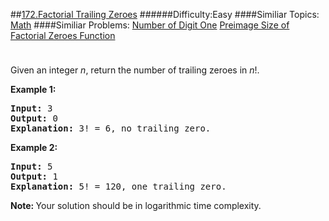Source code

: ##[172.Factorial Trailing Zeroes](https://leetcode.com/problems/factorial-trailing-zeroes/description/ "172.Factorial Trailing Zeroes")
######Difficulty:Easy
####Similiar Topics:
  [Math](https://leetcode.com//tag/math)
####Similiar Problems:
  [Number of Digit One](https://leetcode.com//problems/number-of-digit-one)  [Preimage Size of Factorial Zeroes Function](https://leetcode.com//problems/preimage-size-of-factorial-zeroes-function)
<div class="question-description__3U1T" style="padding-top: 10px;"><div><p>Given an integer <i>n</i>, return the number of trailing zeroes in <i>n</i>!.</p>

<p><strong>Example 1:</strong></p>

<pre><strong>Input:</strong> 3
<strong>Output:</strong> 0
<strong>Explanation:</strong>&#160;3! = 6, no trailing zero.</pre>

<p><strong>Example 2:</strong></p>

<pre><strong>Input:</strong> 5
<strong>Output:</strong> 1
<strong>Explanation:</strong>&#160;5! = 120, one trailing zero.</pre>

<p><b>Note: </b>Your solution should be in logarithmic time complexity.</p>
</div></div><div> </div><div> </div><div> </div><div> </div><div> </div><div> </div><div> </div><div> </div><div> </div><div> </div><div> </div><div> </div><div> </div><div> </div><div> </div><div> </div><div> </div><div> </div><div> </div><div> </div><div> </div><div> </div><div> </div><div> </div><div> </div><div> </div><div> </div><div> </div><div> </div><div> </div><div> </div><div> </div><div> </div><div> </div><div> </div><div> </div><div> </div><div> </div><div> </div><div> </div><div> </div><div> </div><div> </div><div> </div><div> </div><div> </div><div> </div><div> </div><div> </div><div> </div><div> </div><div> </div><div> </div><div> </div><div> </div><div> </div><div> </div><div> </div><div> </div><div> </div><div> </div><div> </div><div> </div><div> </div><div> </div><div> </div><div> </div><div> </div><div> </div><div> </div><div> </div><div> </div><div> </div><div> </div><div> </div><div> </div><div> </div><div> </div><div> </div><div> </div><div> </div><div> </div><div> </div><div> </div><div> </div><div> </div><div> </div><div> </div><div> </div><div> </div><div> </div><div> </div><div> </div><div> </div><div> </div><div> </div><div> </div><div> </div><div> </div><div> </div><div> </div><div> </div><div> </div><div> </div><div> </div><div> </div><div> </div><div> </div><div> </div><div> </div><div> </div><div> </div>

————————

### Aim of the exercise
Count how many lines of the entries contain the word "https", and respond with that count only.

### Task output
3